* **Selected text**:
Scientific classification
- Kingdom: Plantae
- Division: Marchantiophyta
- Class: Jungermanniopsida
- Order: Lophoziales
- Family: Anastrophyllaceae
- Genus: Biantheridion
- Species: B. undulifolium
- Binomial name: Biantheridion undulifolium (Nees) Konstant. & Vilnet
- Synonyms: Aplozia autumnalis var. undulifolia (Nees) Boulay ; Crossogyna undulifolia (Nees) Schljakov ; Jamesoniella autumnalis var. undulifolia (Nees) Meyl. ; Jamesoniella schraderi var. undulifolia (Nees) C.E.O.Jensen ; Jamesoniella undulifolia (Nees) Müll.Frib. ; Jungermannia schraderi f. undulifolia Nees ; Jungermannia schraderi var. undulifolia (Nees) Gottsche, Lindenb. & Nees ;

= Biantheridion =

- Authority: (Nees) Konstant. & Vilnet
- Conservation status: VU

Species of liverwort

Biantheridion is a genus of liverwort in the family Anastrophyllaceae.

Collection entries:
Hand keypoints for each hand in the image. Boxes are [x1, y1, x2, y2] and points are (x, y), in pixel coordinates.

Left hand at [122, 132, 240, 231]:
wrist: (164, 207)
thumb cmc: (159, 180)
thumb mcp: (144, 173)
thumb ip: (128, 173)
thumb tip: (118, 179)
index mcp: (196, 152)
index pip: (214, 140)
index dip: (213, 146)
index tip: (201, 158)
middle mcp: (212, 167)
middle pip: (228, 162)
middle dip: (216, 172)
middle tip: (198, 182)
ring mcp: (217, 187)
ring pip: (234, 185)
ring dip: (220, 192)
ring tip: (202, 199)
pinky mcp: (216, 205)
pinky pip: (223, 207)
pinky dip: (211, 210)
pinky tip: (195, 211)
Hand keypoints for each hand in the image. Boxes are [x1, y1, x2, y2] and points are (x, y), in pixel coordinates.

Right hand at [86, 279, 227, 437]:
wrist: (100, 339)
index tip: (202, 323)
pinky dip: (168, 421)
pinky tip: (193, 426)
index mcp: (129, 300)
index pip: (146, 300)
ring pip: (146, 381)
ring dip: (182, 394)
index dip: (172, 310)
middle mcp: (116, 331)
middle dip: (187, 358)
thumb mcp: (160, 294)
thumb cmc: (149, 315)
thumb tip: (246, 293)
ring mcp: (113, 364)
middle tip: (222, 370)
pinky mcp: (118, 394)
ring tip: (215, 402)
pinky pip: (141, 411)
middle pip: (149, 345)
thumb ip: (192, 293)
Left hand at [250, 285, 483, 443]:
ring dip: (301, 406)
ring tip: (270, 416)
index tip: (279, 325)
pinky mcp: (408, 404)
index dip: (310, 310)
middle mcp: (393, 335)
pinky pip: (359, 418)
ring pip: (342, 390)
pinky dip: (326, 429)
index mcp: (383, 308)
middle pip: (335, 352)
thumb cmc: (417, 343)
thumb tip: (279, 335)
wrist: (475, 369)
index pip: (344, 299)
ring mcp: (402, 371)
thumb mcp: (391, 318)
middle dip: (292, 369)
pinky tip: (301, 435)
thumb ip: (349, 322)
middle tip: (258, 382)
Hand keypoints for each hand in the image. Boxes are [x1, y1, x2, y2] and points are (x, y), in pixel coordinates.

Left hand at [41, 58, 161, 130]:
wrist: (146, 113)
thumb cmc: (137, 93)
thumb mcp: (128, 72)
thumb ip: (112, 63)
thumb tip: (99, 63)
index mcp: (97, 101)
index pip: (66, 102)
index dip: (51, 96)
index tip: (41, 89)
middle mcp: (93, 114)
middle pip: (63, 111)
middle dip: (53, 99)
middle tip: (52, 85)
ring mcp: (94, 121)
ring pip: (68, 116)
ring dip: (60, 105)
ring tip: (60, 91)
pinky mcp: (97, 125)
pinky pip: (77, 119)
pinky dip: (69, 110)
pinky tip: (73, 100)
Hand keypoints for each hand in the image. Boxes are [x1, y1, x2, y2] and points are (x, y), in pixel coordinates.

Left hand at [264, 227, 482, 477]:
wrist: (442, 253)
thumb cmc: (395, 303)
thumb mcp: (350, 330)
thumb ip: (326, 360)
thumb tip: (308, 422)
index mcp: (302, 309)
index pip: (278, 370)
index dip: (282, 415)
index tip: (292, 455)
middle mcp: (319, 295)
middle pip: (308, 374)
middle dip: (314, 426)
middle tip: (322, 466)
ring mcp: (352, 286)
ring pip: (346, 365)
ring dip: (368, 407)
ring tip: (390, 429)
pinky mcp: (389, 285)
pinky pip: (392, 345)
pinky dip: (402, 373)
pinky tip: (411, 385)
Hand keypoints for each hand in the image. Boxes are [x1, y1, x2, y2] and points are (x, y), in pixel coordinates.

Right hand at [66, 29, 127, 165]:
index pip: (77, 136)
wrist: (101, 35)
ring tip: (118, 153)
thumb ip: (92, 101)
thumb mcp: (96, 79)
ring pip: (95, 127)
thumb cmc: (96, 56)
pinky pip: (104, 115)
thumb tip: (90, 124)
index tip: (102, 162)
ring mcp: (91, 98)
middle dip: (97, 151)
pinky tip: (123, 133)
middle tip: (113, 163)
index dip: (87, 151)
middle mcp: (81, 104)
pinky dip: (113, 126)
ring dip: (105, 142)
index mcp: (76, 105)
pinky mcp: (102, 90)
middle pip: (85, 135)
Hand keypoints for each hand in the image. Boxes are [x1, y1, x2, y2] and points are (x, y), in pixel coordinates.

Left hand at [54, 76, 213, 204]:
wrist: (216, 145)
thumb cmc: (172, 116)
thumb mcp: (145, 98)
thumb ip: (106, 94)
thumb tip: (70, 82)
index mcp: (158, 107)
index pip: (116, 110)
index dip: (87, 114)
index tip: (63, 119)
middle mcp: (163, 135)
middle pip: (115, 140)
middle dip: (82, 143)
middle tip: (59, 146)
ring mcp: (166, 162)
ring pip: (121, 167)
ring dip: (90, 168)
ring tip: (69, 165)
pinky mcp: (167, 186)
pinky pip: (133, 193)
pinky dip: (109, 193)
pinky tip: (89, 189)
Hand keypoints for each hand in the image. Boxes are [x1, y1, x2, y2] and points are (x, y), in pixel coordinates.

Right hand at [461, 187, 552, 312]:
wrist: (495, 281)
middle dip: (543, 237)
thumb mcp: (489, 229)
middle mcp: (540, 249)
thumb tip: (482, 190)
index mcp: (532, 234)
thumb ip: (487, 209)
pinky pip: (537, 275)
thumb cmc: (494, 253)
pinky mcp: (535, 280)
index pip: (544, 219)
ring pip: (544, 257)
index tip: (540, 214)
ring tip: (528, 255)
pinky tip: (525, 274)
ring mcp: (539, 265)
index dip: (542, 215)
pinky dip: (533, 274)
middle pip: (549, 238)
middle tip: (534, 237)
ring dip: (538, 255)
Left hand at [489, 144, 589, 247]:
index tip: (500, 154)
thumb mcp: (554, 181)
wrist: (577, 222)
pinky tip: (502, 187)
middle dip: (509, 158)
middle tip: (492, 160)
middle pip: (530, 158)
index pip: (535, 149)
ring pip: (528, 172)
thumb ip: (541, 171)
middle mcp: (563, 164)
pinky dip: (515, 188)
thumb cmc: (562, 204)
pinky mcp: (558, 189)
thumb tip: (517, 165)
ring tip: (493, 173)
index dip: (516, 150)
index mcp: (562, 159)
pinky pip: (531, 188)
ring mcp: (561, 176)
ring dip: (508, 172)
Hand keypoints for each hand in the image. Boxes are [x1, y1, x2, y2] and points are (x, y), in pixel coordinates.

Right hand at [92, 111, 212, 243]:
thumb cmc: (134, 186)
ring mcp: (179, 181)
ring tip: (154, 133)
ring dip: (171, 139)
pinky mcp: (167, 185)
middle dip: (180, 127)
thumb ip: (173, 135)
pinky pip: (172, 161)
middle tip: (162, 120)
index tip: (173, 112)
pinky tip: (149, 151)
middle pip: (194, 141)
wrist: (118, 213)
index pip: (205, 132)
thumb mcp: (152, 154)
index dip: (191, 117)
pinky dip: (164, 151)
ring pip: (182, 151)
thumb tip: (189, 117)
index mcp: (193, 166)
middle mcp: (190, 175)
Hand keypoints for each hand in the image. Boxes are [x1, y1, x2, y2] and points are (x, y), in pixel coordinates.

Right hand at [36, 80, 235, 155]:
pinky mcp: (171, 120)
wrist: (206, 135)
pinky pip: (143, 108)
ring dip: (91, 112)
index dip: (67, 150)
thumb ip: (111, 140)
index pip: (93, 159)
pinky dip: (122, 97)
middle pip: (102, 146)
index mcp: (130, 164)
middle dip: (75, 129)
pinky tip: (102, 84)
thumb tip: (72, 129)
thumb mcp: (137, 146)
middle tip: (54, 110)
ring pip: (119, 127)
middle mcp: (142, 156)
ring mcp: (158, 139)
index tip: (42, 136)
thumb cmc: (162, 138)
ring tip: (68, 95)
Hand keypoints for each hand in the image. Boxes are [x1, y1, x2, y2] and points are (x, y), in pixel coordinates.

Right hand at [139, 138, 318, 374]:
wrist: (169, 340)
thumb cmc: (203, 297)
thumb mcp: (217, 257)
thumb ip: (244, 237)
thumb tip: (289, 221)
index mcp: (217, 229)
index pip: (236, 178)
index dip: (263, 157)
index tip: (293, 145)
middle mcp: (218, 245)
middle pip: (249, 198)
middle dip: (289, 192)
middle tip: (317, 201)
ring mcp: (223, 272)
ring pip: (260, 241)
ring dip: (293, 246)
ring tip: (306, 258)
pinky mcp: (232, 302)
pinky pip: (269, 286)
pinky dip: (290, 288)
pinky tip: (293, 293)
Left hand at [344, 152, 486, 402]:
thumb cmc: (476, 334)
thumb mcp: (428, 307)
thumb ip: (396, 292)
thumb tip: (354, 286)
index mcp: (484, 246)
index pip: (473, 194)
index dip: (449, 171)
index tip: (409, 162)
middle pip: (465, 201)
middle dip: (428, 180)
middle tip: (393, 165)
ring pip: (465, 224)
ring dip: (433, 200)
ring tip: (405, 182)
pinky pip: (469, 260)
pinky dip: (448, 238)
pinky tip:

* **Exercise details**:
Continue the text on the liverwort genus Biantheridion from where it stops.

* **Your response**:
Its only accepted species is Biantheridion undulifolium (synonyms including Jamesoniella undulifolia) the marsh flapwort, or marsh earwort. It is found in Austria, China, the Czech Republic, Denmark, Finland, France, Germany, Greenland, North Korea, Norway, Poland, Russia, Sweden, Switzerland, and the United Kingdom. Its natural habitat is swamps. It is threatened by habitat loss.